The Part Nobody Warns You About

Sandra is honest about the adjustments. The heat is real, and coaching outdoors in a Philippine summer requires a recalibration of what you consider a comfortable working environment. The bureaucratic process of establishing residency has layers that reward patience over speed. There are days when the internet is slow and the power flickers and something that should take an hour takes a week.

And there is something else, harder to articulate, that she brings up unprompted: the weight of being treated as an authority in a community where that authority has not yet been tested. “You have to earn it the same way you earn it anywhere,” she says. “By showing up consistently, by caring about the individual kid in front of you, by not treating this like a vacation with a coaching component. The kids here will see through that immediately. Any kid will.”

 
 

Bohol Island welcomed over 1.4 million tourists in 2025 and is one of the world’s most scenic tropical island that is nicknamed the “Crown Jewel” of the Philippines.

Who This Is Actually For

Sandra is not the evangelist type. She does not push the expat life on former colleagues who have no interest in it. But she has noticed, in conversations with coaches she has known for years, a specific kind of person who keeps circling the idea without committing: the coach who left the profession feeling like there was still something left to give, who finds that retirement without coaching is not actually retirement, it is just unemployment with a pension.
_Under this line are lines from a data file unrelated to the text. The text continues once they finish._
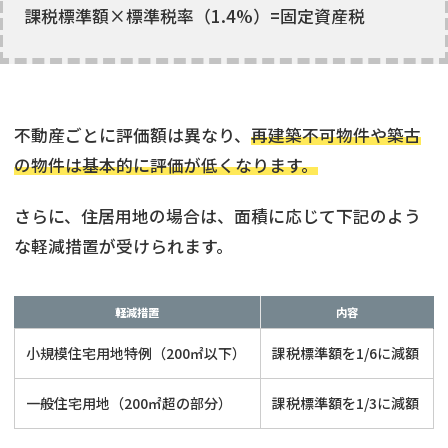
課税標準額×標準税率（1.4%）=固定資産税
不動産ごとに評価額は異なり、
再建築不可物件や築古
の物件は基本的に評価が低くなります。
さらに、住居用地の場合は、面積に応じて下記のよう
な軽減措置が受けられます。
軽減措置
内容
小規模住宅用地特例（200㎡以下）
課税標準額を1/6に減額
一般住宅用地（200㎡超の部分）
課税標準額を1/3に減額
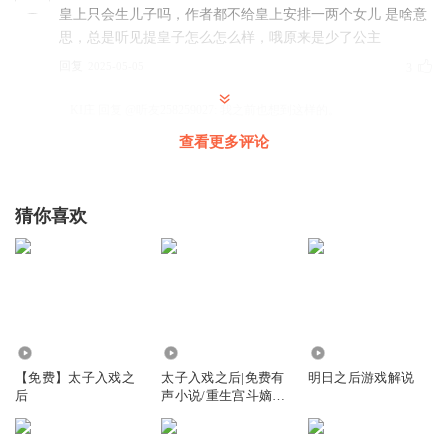
皇上只会生儿子吗，作者都不给皇上安排一两个女儿 是啥意
思，总是听见提皇子怎么怎么样，哦原来是少了公主
回复
2025-05-05
3
KI庄
回复 @
听友258259027
:
我之前也想到这样的。
查看更多评论
WhoamI825777
我听到了什么？皇室没有公主？
猜你喜欢
回复
2025-08-12
3
我是疯儿你是鲨
是我记岔了吗？之前给二哥相中的，不也是辛夷的一个好友
吗？不姓赵啊。
回复
2024-07-29
1.57万
1.73万
4.69万
1
【免费】太子入戏之
太子入戏之后|免费有
明日之后游戏解说
予你暮冬
回复 @
我是疯儿你是鲨
:
作者写忘记了，我记得议亲的是
后
声小说/重生宫斗嫡
女/苏辛夷
王姑娘女主的朋友，这时候又变成赵姑娘。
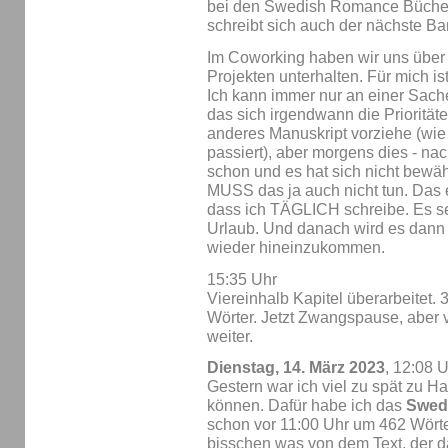
bei den Swedish Romance Büchern
schreibt sich auch der nächste Ban
Im Coworking haben wir uns über d
Projekten unterhalten. Für mich ist
Ich kann immer nur an einer Sache
das sich irgendwann die Priorität
anderes Manuskript vorziehe (wi
passiert), aber morgens dies - nac
schon und es hat sich nicht bewähr
MUSS das ja auch nicht tun. Das ein
dass ich TÄGLICH schreibe. Es sei
Urlaub. Und danach wird es dann 
wieder hineinzukommen.
15:35 Uhr
Viereinhalb Kapitel überarbeitet.
Wörter. Jetzt Zwangspause, aber 
weiter.
Dienstag, 14. März 2023
, 12:08 
Gestern war ich viel zu spät zu H
können. Dafür habe ich das
Swed
schon vor 11:00 Uhr um 462 Wörter
bisschen was von dem Text, der d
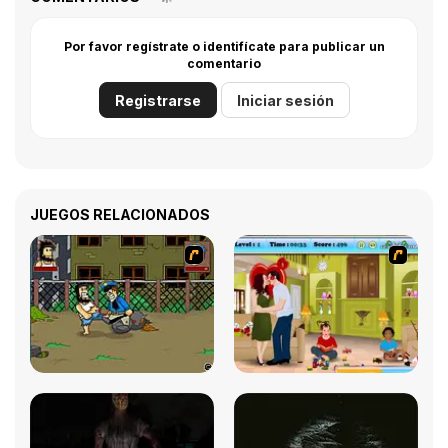
Por favor regístrate o identifícate para publicar un
comentario
Registrarse
Iniciar sesión
JUEGOS RELACIONADOS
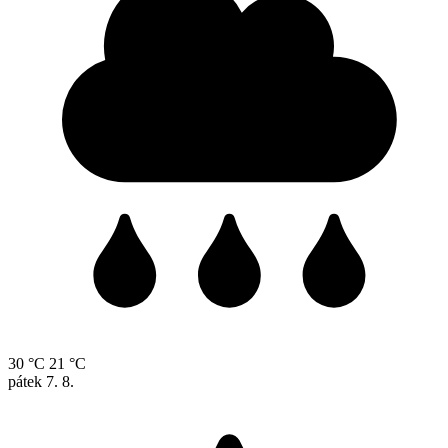
30 °C
21 °C
pátek
7. 8.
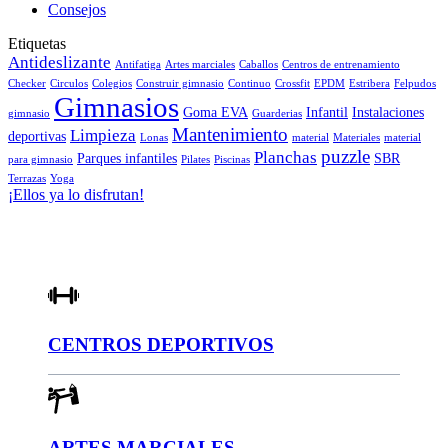
Consejos
Etiquetas
Antideslizante
Antifatiga
Artes marciales
Caballos
Centros de entrenamiento
Checker
Circulos
Colegios
Construir gimnasio
Continuo
Crossfit
EPDM
Estribera
Felpudos
Gimnasios
Goma EVA
Infantil
Instalaciones
gimnasio
Guarderias
Mantenimiento
Limpieza
deportivas
Lonas
material
Materiales
material
puzzle
Planchas
Parques infantiles
SBR
para gimnasio
Pilates
Piscinas
Terrazas
Yoga
¡Ellos ya lo disfrutan!
CENTROS DEPORTIVOS
ARTES MARCIALES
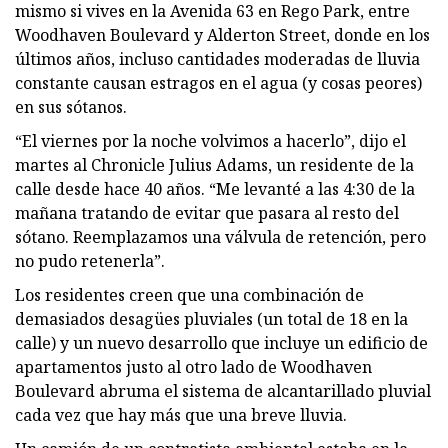
mismo si vives en la Avenida 63 en Rego Park, entre
Woodhaven Boulevard y Alderton Street, donde en los
últimos años, incluso cantidades moderadas de lluvia
constante causan estragos en el agua (y cosas peores)
en sus sótanos.
“El viernes por la noche volvimos a hacerlo”, dijo el
martes al Chronicle Julius Adams, un residente de la
calle desde hace 40 años. “Me levanté a las 4:30 de la
mañana tratando de evitar que pasara al resto del
sótano. Reemplazamos una válvula de retención, pero
no pudo retenerla”.
Los residentes creen que una combinación de
demasiados desagües pluviales (un total de 18 en la
calle) y un nuevo desarrollo que incluye un edificio de
apartamentos justo al otro lado de Woodhaven
Boulevard abruma el sistema de alcantarillado pluvial
cada vez que hay más que una breve lluvia.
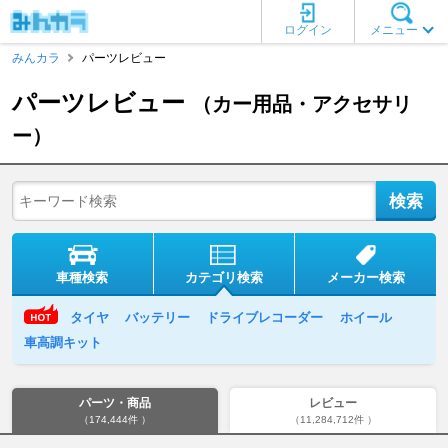
ログイン
メニュー
みんカラ
パーツレビュー
パーツレビュー
（カー用品・アクセサリ
ー）
車種検索
カテゴリ検索
メーカー検索
タイヤ
バッテリー
ドライブレコーダー
ホイール
車高調キット
パーツ・商品
レビュー
（174,444件 ）
（11,284,712件 ）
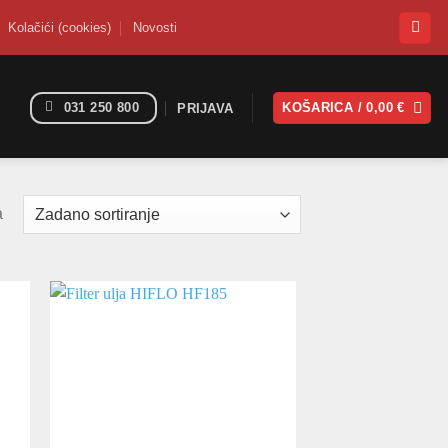
Kolačići (cookies)
Novosti
031 250 800
KOŠARICA /
0,00
€
PRIJAVA
a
That person, she thinks, is the one who might genuinely thrive here. Not the coach looking for a tropical vacation with a side of volunteerism. The coach who wants to build something, who is energized by working with players who have never had access to real instruction, who finds meaning in the transfer of knowledge from someone who has spent a career accumulating it to kids who have spent their whole lives without it.

“The credential matters here,” she says. “Not in a formal gatekeeping way, but in the sense that parents can tell the difference between someone who knows what they are talking about and someone who watched a lot of YouTube. A coach who played at a serious level, who coached at a serious level, who has twenty years of reps in the profession, that person walks in with something that is genuinely rare on this island. That is not nothing. That is actually quite a lot.”
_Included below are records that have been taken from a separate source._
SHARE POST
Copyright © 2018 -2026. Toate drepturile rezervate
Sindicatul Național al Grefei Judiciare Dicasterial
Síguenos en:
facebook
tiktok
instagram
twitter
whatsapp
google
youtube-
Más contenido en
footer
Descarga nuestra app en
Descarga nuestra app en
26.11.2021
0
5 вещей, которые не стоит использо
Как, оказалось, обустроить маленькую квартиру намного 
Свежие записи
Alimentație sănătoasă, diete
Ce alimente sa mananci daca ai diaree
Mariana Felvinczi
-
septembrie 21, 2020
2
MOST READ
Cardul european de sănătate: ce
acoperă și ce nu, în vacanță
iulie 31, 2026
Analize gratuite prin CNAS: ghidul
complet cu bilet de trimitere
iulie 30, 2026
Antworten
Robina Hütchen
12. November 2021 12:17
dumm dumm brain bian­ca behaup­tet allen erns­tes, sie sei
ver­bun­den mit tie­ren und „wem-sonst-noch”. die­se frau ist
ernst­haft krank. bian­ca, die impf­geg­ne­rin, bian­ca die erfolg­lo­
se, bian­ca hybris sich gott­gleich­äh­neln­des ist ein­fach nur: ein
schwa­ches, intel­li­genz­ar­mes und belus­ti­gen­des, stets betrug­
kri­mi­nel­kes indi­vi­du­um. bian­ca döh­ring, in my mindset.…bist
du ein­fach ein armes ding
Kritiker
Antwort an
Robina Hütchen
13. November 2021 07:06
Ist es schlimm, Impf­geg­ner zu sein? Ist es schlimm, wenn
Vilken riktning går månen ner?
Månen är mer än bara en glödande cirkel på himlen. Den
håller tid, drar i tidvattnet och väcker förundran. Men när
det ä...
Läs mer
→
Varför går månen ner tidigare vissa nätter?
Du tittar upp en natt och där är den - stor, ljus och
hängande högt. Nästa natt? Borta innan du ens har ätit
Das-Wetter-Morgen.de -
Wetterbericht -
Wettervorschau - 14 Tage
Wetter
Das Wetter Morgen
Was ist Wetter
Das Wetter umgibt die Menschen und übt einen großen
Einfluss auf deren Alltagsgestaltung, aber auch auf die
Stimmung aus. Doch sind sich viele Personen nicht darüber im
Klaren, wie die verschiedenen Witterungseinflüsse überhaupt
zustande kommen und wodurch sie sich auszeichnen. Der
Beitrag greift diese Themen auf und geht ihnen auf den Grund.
“I am not done coaching. I was just done with the version of coaching that was slowly grinding me into the ground. There is a difference.”

Coach Sandra

What Bohol Offers That Indiana Does Not

She pauses when asked to describe a typical morning now. It is clear the question requires her to slow down and actually inventory something she has stopped noticing because it has become ordinary.
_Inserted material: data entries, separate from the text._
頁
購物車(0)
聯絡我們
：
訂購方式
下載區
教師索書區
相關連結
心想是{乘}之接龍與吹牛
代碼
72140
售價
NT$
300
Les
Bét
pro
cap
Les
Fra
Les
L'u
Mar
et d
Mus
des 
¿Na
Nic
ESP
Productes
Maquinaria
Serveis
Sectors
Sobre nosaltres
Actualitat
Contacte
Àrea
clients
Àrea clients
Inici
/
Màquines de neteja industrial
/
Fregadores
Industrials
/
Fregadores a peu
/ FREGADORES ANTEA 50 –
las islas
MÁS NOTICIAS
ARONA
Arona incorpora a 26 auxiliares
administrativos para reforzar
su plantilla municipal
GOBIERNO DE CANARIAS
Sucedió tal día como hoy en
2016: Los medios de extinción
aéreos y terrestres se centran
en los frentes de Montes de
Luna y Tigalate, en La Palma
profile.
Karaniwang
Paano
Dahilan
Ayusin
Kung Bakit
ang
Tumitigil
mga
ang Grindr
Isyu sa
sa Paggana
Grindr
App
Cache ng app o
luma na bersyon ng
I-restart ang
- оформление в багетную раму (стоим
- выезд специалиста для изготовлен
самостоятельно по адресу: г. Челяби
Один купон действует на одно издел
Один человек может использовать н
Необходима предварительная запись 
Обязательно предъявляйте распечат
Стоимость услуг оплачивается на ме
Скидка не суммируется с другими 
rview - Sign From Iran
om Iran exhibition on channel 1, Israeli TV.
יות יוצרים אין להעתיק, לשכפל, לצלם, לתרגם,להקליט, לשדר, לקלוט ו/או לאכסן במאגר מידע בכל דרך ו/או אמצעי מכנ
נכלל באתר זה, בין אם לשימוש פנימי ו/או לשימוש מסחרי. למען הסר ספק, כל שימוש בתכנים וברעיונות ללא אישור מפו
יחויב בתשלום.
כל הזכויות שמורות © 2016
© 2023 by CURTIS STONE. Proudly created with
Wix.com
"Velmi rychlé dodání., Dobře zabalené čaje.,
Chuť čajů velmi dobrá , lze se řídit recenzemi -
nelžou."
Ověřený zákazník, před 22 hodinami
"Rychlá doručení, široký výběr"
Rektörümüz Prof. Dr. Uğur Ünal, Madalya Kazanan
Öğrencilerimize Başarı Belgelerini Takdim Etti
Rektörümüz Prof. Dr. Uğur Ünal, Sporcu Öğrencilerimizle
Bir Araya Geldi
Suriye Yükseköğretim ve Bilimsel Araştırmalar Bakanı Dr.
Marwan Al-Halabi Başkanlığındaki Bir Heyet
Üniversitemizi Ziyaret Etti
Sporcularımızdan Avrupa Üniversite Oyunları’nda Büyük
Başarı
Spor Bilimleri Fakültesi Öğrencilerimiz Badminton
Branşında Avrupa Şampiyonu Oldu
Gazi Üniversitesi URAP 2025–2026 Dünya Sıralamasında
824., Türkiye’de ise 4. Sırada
She wakes without an alarm. She has coffee on a terrace that looks toward the water. She reviews her session notes from the previous week and plans adjustments. She eats breakfast at a place nearby where she knows the staff and they know her order. She spends the middle of the day out of the sun. In the late afternoon, when the air has cooled to something manageable, she coaches.

“I used to wake up at 5 a.m. in the dark in February to drive to a facility that smelled like industrial cleaner and argue with a budget committee about whether we could afford new batting helmets,” she says. “I am not romanticizing this. Some mornings here are hard. But I am not doing that anymore, and that is worth something.”

The Bohol Coconuts Baseball and Softball Club, a new organization currently preparing to launch operations on the island, has identified experienced expat coaches as a key part of its development vision. The club is specifically interested in building connections with former American collegiate and high school coaches who are open to relocating or spending extended time in Bohol, and who are interested in contributing to the island’s youth sports infrastructure in a meaningful way.

For coaches who have spent their careers wondering whether there is a second act, Sandra’s answer is characteristically direct: “There is. It just does not look like anything you planned for. Which is probably the best thing about it.”